HOST Spotlight on Normandie Nigh
June 11, 2015
Normandie Nigh is the chief executive officer of HOST member A World Fit for Kids (WFIT). For nearly 21 years, she has led WFIT in providing "purposeful physical activity and action-learning opportunities that help youth develop the knowledge, skills and confidence required to make healthy choices that last a lifetime."
Prior to leading the California-based WFIT, she founded Fit For Success, a Boston-based consulting company that designed and delivered physical activity, sports, fitness, and personal development programs. She has also been a certified Personal Development Consultant for Tony Robbins and Associates and an International Fitness Marketing Manager for Reebok. She serves on a number of boards and steering committees related to youth services, health, physical activity and advocacy.
She took time recently to speak with HOST.
How WFIT is supporting healthy eating and physical activity in kids and youth
Before leading WFIT, Nigh had trained inner-city teens in Boston to be physical activity leaders and role models for younger children. When she took over at WFIT in 1994, she "immediately went to the local high school in the highest poverty, highest crime area of Los Angeles and recruited teens who needed additional support," she said.
She taught them to lead physical activities with elementary school students, who had no mandatory physical education. She then began organizing out-of-school-time games and activities, "long before there was funding or much support for it."

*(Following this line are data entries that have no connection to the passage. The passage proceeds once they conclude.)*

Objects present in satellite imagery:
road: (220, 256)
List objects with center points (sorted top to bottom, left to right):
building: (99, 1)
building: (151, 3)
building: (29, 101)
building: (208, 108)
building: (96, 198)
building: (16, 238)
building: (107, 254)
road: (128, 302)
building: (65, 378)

The program grew through a "matriculating model," Nigh said, with middle and high school students volunteering at their former elementary schools. WFIT also began recruiting and training college students, and for the past eight years, has also been working with teachers on integrating movement, physical activity, and healthy choices into their days.
WFIT now runs afterschool programs at 14 Los Angeles Unified School District (LAUSD) elementary, middle, and high schools, and two of those sites have been certified as Healthy Behaviors Learning Centers by the California Department of Public Health and the Center for Collaborative Solutions. WFIT prides itself on its staff training. "We take novices to physical activity and provide the training and support so they understand what a quality physical activity is and how to conduct it with limited resources, space, and equipment," Nigh said. "It takes the fear out of being a physical activity leader" for those who have not been one before--and both the kids and their mentors benefit from being physically active.
WFIT has drawn on relationships with several corporations in support of its goals. In the past three years, WFIT has trained about 3,500 teachers and out-of-school-time staff in LA County through support from Kaiser Permanente, which featured WFIT in this video. A Kaiser grant has also allowed them to help college physical education and kinesiology students intern with out-of-school-time staff and teachers.
Nigh has also partnered with Nike, training its employees to become physical activity leaders and volunteer in out-of-school-time programs at schools that may not have the resources or knowledge to implement physical activities. So far, WFIT has trained over 700 Nike employees around the U.S., as well as employees in Brazil, allowing it "to impact many more kids than we could ever do directly," Nigh said.
WFIT's goals around implementation of the NAA HEPA standards
WFIT is committed to HOST's goal of spreading the National Afterschool Association's HEPA Standards, Nigh said, noting that she was on a California steering committee that implemented statewide physical activity guidelines before the creation of the national standards.
WFIT's goal now, she said, is "to get LAUSD to commit to providing quality physical activity at all their schools." Additionally, she said, the staff at LA County's 1,800 state and federally funded out-of-school-time sites are "pretty untrained" about quality physical activity. She wants to change that.
She also wants to make the HEPA Standards "more appealing to out-of-school-time programs" and to commend programs that implement them well. She thus worked with state Senator Hanna-Beth Jackson last year to pass a bill creating the Distinguished After School Health Recognition Program. The state Department of Education is now looking at ways to validate this program's self-assessments and make sure they are aligned with the HEPA Standards. The legislation is now "a national model" for similar legislation around the country, Nigh said.
WFIT is also working with Kaiser and the Alliance for a Healthier Generation to encourage schools and out-of-school-time providers to become Let's Move Active Schools, part of First Lady Michelle Obama's Let's Move initiative. Nigh noted, "It may not say ‘HEPA Standards,' but that's the ultimate goal: to start moving schools and out-of-school-time programs towards meeting those standards."
Why it is important to help spread the NAA HEPA Standards
"Healthy kids are successful kids," Nigh said. "They're not going to be successful in school, they're not going to be successful out of school, if they're not healthy. Health is the foundation of everything."
"Out-of-school time is the perfect place for us to support kids in making healthy choices, being more physically active, and eating better. When they learn they can take better control of their bodies, they learn they can take control of other areas of their lives, and they do better," she added.
Until physical education comes back as a core subject, she said, with money for credentialed physical education teachers, "we need to do everything we can for the students in our out-of-school-time programs to give them the experience of good health. To me, that's the bottom line: healthier kids, families, and communities."